- Given passage -
——

As is often the case, the language purrs with suggestive connotation even where it is not subtle but brutal. In correspondence with Nietzsche, the Danish critic Georg Brandes described his thinking as a kind of “aristocratic radicalism,” and the former approved the view. This leads to the question of why this required a rejection of liberalism, socialism, and democracy, and what aristocratic radicalism would entail.
The pathos of distance
The poison of the doctrine ‘equal rights for all’—this has been more thoroughly sowed by Christianity than by anything else, from the most secret recesses of base instincts, Christianity has waged a war to the death against every feeling of reverence and distance between man and man, against, that is, the precondition of every elevation, every increase in culture—it has forged out of the ressentiment of the masses its chief weapon against us.
Friedrich Nietzsche, The Anti-Christ
Nietzsche is the greatest right wing thinker of all time because he had the audacity to go further and more boldly where other defenders of aristocracy and hierarchy still fear to tread. His originality comes from the sweep and depth of his critique of egalitarian modernity, which inverts the progressive liberal and socialist trajectory to characterize history as a long fall into nihilism.
There’s no doing full justice to the sweep of Nietzsche’s arguments in an article, let alone a full contrast with other thinkers (though I attempt this at book length in The Political Right and Equality). To put it simply, esteemed right wing thinkers from Robert Filmer through Joseph de Maistre shared many of Nietzsche’s reservations about the Enlightenment claim that all individuals possess a capacity for reason (even if this proposition was reserved at first for straight, male, white, propertied individuals), and were therefore capable of deliberating on and criticizing political authority. This in turn led to calls for political equality and participation, opening the door to a world of demanding citizens rather than complacent subjects.
The right’s most sparkling intellects reacted with a mixture of alarm and disdain. The connective tissue between them is a sense that the low “herd” might well triumph, bringing about a transformative change in society. But to avoid glamorizing this excessively, this transformative change was invariably deflated by the right. A world run by the herd would be one filled with endless talk and deliberation about banalities, lacking energy and drama. De Maistre characterized Enlightenment philosophy as a fundamentally “destructive” force since it opened authority to endless contestation, rather than treating it as a creed. From the beginning Burke and De Maistre contrasted what they saw as the staid values of the herd with the sublime “pleasing illusions” and emotions stirred by submission to resplendent aristocratic power. For them, the ascent of the herd guaranteed a world devoid of color and meaning, lacking the splendor and awe that could only come from projecting sublimity onto power to transform it into authority.

——

- Raw data -

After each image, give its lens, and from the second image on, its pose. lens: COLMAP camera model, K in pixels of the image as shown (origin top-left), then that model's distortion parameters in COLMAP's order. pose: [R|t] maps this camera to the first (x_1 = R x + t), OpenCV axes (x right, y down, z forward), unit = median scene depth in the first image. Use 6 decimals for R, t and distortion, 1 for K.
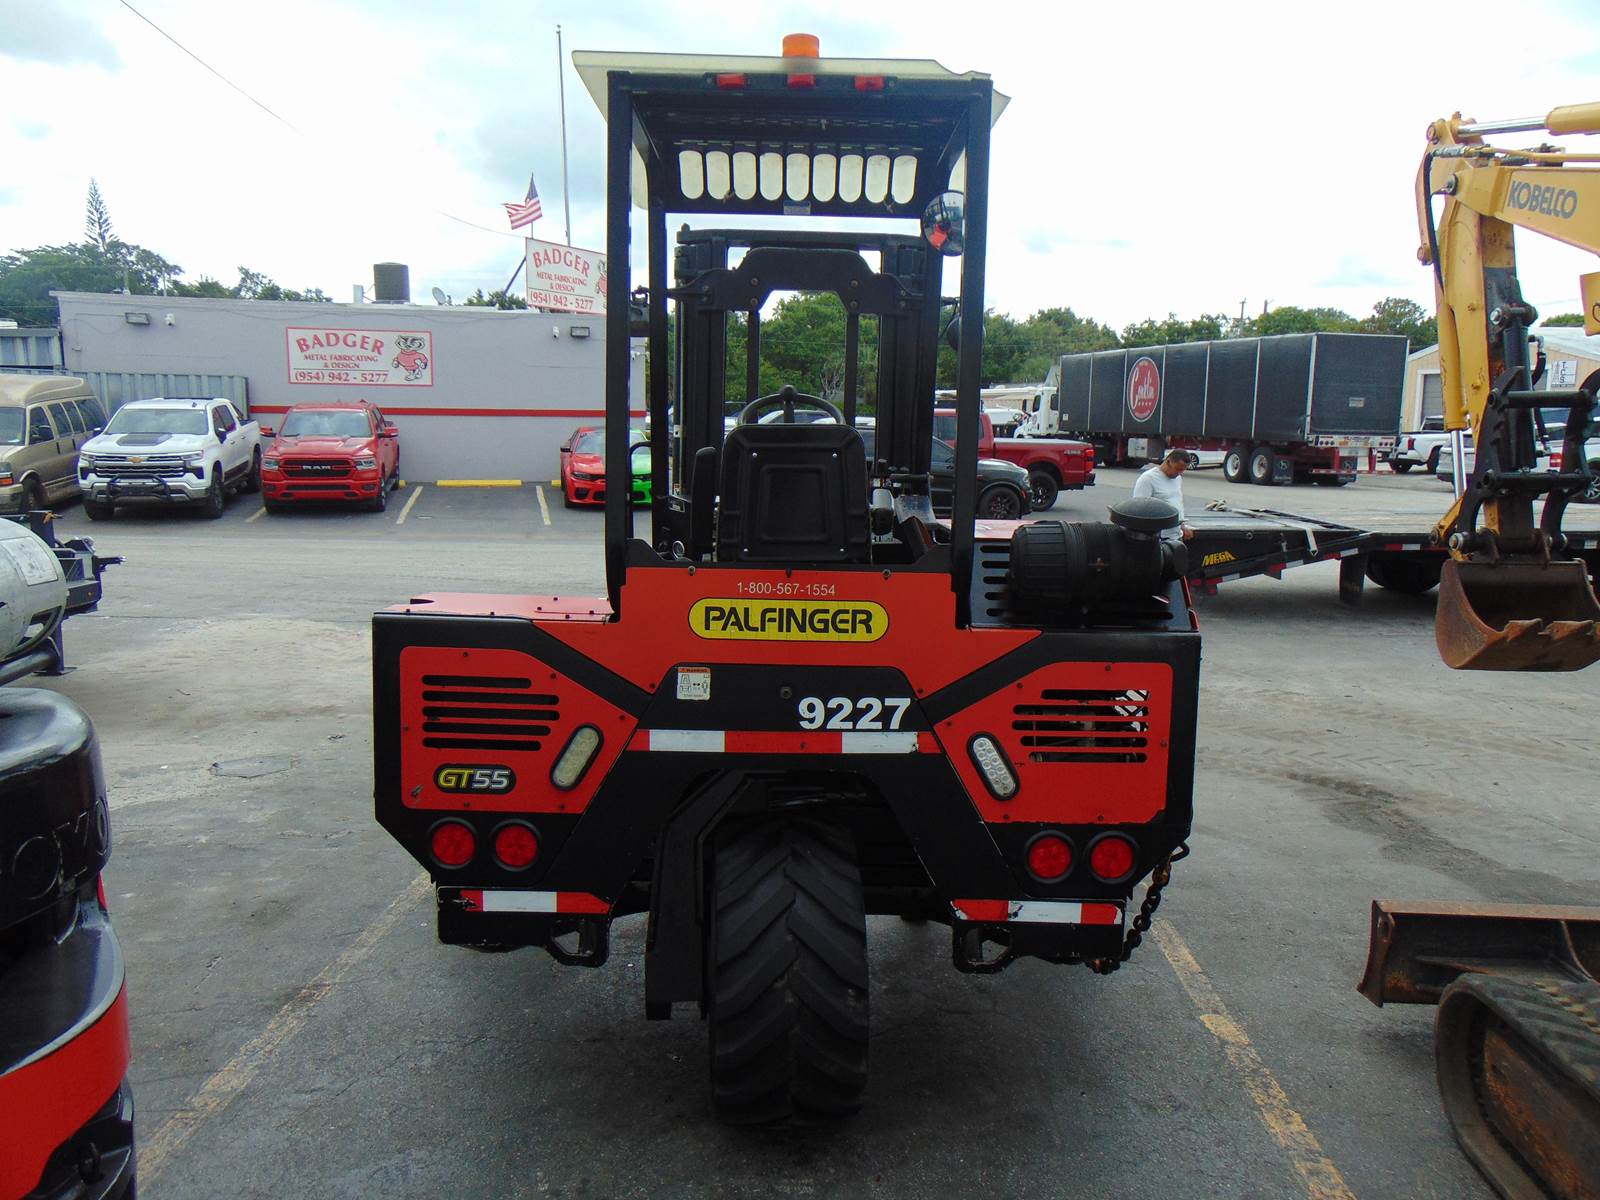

——

- What to work on -
**a.** In two sentences, summarize the passage on Nietzsche's aristocratic radicalism.
**b.** Write the next part of the passage on Nietzsche's aristocratic radicalism, starting after its final sentence.

- Answers to the tasks -
**a.** The passage calls Nietzsche, who approved Georg Brandes's description of his thinking as "aristocratic radicalism," the greatest right wing thinker of all time because he went further than other defenders of hierarchy in critiquing egalitarian modernity and cast history as a long fall into nihilism. Earlier right wing thinkers from Robert Filmer to Joseph de Maistre shared his doubts about the Enlightenment claim that all individuals can reason, a claim that led to calls for political equality, and figures such as de Maistre and Burke disdained the rise of the "herd" as bringing a world of endless talk without the color, meaning and awe of submission to aristocratic power.

**b.**
De Maistre even evoked proto-Nietzschean language about how it is “always an oracle, which founds cities; it is always an oracle, which announces the Divine protection, and successes of the heroic founder. Kings, especially, the chiefs of rising empires, are constantly designated, and, as it were, marked, by Heaven, in some extraordinary manner.” Or elsewhere claiming that “lawgivers, strictly speaking, are extraordinary men, belonging perhaps only to the ancient world and to the youth of nations. Providence has decreed the more rapid formation of a political constitution, there appears a man clothed with an indefinable power; he speaks, and he makes himself to be obeyed.” De Maistre also shared with Nietzsche a keen admiration for the animating excitement of violence, and how it imbued meaning to life through bringing individuals out of their mundane concerns with self-gratification and elevating their feelings to an existential pitch.
But conventional conservatives and reactionaries often ended their critiques of liberalism, socialism, and democracy at the Reformation. As Don Herzog points out in his seminal Poisoning the Minds of the Lower Orders, the early right had a deep nostalgia for a flavor of Christianity (often assisted by Aristotelianism) that emphasized the hierarchical structure of society. Natural human hierarchies on earth were conceived as coextensive, and participating in, more sublime hierarchies set by God. An eminent example is the popular image of a “Great Chain of Being” running from God, through his angels, to kings and downwards. For many of them, it was the decline of religious dogmatism which led to the Age of Reason and then the endless Age of Revolution. The goal was to deny the universality or even use of reason next to “dogma” or “faith” or even just the use-value of tradition, and go back to the more meaning-saturated cosmos of the Medieval era.
Nietzsche’s brilliance came from entirely rejecting this line of argument after his middle period, often lampooning this form of nostalgic conservatism as comically ineffective. In a short section of Twilight of the Idols he “whispered to conservatives” that such “a reversion, a return in any sense or degree is simply not possible. We physiologists know that. Yet all priests and moralists have believed the opposite—they wanted to take mankind back, to screw it back, to a former measure of virtue. Morality was always a bed of Procrustes. Even the politicians have aped the preachers of virtue at this point: today too there are still parties whose dream it is that all things might walk backwards like crabs.” Part of his revulsion was disturbingly anticipatory, as Nietzsche chastised conservative elites the same the far right today chastises RINOS: as lacking nerve and a willingness to truly use violence and domination to put the people back in their place.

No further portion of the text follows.